1). Unlike Spreadsheets (which can be collaborated on real time), Google Sites locks everyone out when you're editing.  And it takes a while to release the lock, even after you've saved the page.

2). Unlike Spreadsheets (which has a great API to get data out), Google Sites has NO way of extracting data.  None, nada, niente.  If I want to copy-and-paste a LIST page from Google Sites, I can't even do that, because it's all ajax-y and you can't copy-and-paste.

3). Unlike a Wiki, you can't create a new page by just typing the name.  You have to (a) Save the page you're working on.  (b) Create a new page (c) put some content in it, (d) go back and find the original page (e) link to the new page, by finding it in a list (which could be huge) of existing pages.   What a pain.


Sunday, May 18, 2008

ICEfaces + Eclipse + Seam

So, I got tired of looking up ICEfaces tags in the documentation, and downloaded the ICEfaces plugin for Eclipse from here.  Then I tried to use the code completion feature.  No dice!  According to this bug, it's broken, and isn't likely to be fixed soon.  Ouch.   And I thought it was going to be smooth sailing.  Apparently this has been a problem since at least 2006.  The best thing I could do is to rename the "xhtml" files to "jspx".  Hope that Seam still works after this :(

Friday, May 9, 2008

Go RonR! wait, go Seam! wait, go WebWork!.... argh...

In my new venture, GoalSpring, we're trying to select a framework to develop in.  Every time I talk to Dave Astels, I get the urge to develop everything in Ruby.  Use RSpec to do real BDD (Behaviour-driven Development), develop everything the "right" way, etc.  Then I realize that besides one two-hour seminar, I've never written a line of Ruby code, and I'm not sure our investors will fund my learning curve.  So yesterday, I've decided to go with Seam.  I dutifully went through the examples, and hey, besides no Rails migration (my favourite part of Rails that I've found so far in my limited experience), Seam seems (no pun intended), pretty equivalent.  And of course I get all the familiar Eclipse refactoring support that I expect.  None of this emacs-like "TextMate" development that all those Ruby junkies seem to enjoy so much.   When I want to write a method, I actually LIKE the method completion and all the help that Eclipse gives me (or IntelliJ, but you get the point).  

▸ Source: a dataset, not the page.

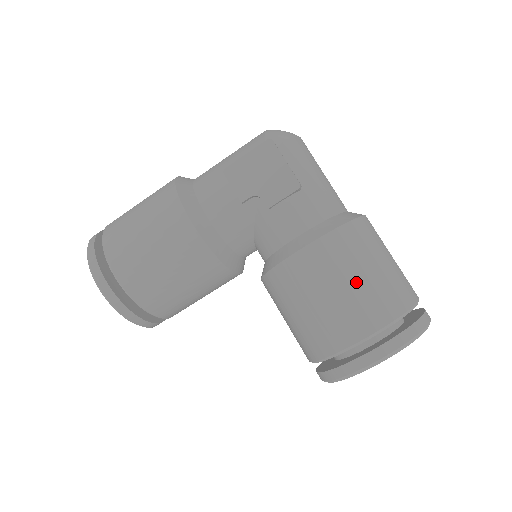
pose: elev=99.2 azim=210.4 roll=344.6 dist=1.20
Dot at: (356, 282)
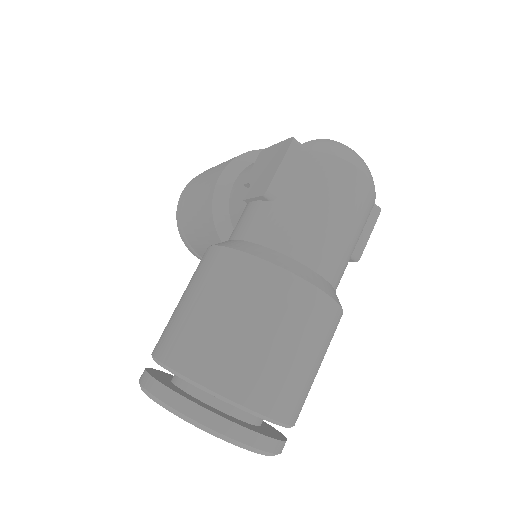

And I thought that Green-field development was easy!!

Then I looked through some of the other frameworks that are around these days: WebWork/Struts2 (can they at least drop the unfortunate "Struts" name at least?), Tapestry (I've used it a long time ago but now it seems to be better and cooler - awesome).

Looks like I'll stick Seam & the "no one got fired for choosing J2EE" way of selecting software :)   (well, ok probably people did get fired - but I digress).